- **Material provided**
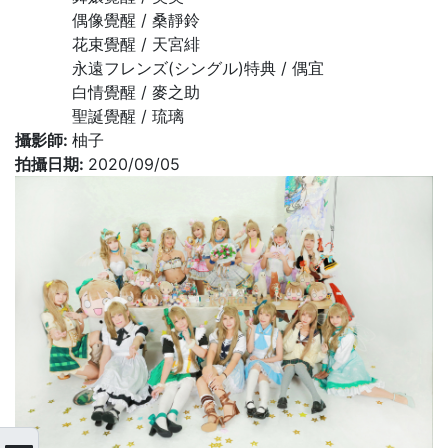
偶像覺醒 / 桑靜鈴
花束覺醒 / 天宮緋
永遠フレンズ(シングル)特典 / 偶宜
白情覺醒 / 麥之助
聖誕覺醒 / 琉璃
攝影師:
柚子
拍攝日期:
2020/09/05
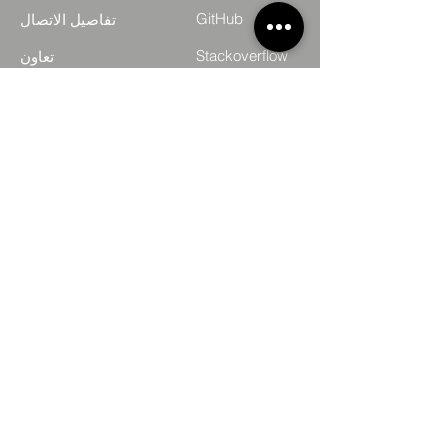
GitHub
تفاصيل الاتصال
Stackoverflow
تعاون
معلومات للمستثمرين
سلامة
عمل
الرؤية والفلسفة
مدونة
المنتدى
مجموعات المصالح
أعضاء الموقع
النجوم الرئيسيين في تكنولوجيا المعلومات
مزايا وكالات الإعلان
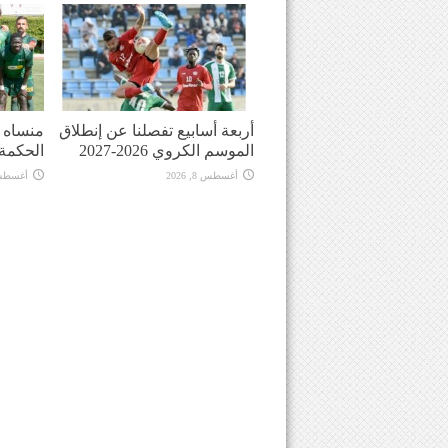
أربعة أسابيع تفصلنا عن إنطلاق
منساه ا
الموسم الكروي 2026-2027
الحكمة
أغسطس 8, 2026
أغسطس 8,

- **Task description**
Exclude the pictures, then retype every record exactly.

- **Exercise result**
偶像覺醒 / 桑靜鈴
花束覺醒 / 天宮緋
永遠フレンズ(シングル)特典 / 偶宜
白情覺醒 / 麥之助
聖誕覺醒 / 琉璃
攝影師:
柚子
拍攝日期:
2020/09/05
GitHub
تفاصيل الاتصال
Stackoverflow
تعاون
معلومات للمستثمرين
سلامة
عمل
الرؤية والفلسفة
مدونة
المنتدى
مجموعات المصالح
أعضاء الموقع
النجوم الرئيسيين في تكنولوجيا المعلومات
مزايا وكالات الإعلان
أربعة أسابيع تفصلنا عن إنطلاق
منساه ا
الموسم الكروي 2026-2027
الحكمة
أغسطس 8, 2026
أغسطس 8,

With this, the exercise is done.